Figure 1: Real GDP (Ch.2000$, SAAR), annualized quarter-on-quarter growth rates, from May 2008 release. NBER defined recession highlighted gray. Source: BEA via FRED II, NBER, and author’s calculations.
Several commentators have interpreted this upward revision as a sign that we are safe from recession (Fundmastery Blog, NewsBusters, Samurai Trader, and Business Law Prof Blog). I particularly like this line from Carpe Diem:
Bottom Line: With GDP growth of almost 1% in the first quarter, there is almost 0 probability that the NBER could determine that the U.S. economy was in recession in 2008, at least not during the first quarter.
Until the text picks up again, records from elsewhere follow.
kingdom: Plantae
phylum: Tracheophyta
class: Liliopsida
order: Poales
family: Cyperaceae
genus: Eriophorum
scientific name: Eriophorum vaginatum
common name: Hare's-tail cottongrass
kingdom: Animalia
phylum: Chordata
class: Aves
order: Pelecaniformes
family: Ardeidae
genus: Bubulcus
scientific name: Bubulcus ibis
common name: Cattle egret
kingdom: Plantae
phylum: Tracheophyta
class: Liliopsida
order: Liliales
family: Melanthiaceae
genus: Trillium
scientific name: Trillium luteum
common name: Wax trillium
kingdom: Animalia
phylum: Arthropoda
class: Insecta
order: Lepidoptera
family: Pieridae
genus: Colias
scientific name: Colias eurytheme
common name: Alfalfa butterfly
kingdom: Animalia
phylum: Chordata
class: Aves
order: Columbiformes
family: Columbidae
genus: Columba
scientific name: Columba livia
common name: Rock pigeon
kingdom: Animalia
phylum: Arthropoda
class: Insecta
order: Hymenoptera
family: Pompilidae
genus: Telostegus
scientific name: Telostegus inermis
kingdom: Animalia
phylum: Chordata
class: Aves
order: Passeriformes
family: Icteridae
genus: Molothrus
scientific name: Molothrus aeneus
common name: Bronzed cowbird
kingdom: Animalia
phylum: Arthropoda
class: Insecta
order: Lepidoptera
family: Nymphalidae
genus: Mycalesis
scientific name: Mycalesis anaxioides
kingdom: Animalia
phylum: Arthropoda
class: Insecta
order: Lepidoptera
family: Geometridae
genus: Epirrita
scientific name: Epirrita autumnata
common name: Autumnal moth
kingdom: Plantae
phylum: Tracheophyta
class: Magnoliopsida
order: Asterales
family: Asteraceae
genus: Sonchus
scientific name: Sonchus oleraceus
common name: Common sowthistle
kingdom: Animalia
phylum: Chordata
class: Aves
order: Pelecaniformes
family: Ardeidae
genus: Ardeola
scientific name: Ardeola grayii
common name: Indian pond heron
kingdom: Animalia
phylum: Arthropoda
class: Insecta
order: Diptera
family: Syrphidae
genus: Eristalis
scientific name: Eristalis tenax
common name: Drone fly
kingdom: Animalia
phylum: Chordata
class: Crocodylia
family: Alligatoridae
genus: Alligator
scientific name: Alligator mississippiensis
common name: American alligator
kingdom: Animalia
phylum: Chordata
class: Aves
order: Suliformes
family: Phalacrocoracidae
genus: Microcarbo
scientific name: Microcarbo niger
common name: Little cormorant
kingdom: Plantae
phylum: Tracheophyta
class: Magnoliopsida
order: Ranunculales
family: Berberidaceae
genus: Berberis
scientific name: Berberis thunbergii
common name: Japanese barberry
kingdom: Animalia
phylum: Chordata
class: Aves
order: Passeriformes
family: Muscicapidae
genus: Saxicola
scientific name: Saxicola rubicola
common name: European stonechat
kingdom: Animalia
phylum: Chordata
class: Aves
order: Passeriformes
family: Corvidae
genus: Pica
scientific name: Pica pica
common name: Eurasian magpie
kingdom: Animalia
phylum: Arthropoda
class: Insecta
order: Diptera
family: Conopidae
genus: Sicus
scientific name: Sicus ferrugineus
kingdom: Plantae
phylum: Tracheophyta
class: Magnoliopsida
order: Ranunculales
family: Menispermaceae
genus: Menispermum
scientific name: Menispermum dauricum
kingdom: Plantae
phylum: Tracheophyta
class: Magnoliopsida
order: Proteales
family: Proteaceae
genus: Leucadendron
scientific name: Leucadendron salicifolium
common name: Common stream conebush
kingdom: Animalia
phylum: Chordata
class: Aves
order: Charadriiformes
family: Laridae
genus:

I’d like to remind readers that GDP is a series subject to a lot of revisions (and in any case, NBER looks at a lot of other series). To that end, I depict below what we thought GDP was doing at the end of May 2001 , .
Figure 2: Real GDP (Ch.2000$, SAAR), annualized quarter-on-quarter growth rates from May 2008 release (blue), from May 2001 release (red), from July 2001 release (green). NBER defined recession highlighted gray. Source: BEA via FRED II, ALFRED, NBER, and author’s calculations.
Note that even at the end of July 2001, we still thought 2001Q1 growth was positive, and thought the same of 2001Q2 as well… So I’m more in agreement with Jeff Frankel than with Carpe Diem.
The reason why many suspected a QI turning point in the first place is employment, which is virtually as important an indicator to the NBER BCDC as is GDP. Jobs have been lost each month since January. Total hours worked is my personal favorite, because in addition to employment it captures the length of the workweek, which firms tend to cut before they lay off workers. …
One final remark about the 2008Q1 preliminary release: note that a big boost to GDP came from the switch of the import contribution to growth from -0.44 ppts to 0.46 ppts, as imports declined. Conditional upon all other information about the other spending components in the current quarter, this means growth is higher, mechanically. But decreasing imports can be a harbinger of either expenditure switching or slowing overall economic growth.
[Late addition: 1PM Pacific] Here is another take on where the economy is going — that is output adjusted by population (total, including armed forces overseas):
Figure 3: Real GDP (Ch.2000$, SAAR) per capita, annualized quarter-on-quarter growth rates, from May 2008 release. NBER defined recession highlighted gray. Source: BEA via FRED II and Census via FRED II, NBER, and author’s calculations.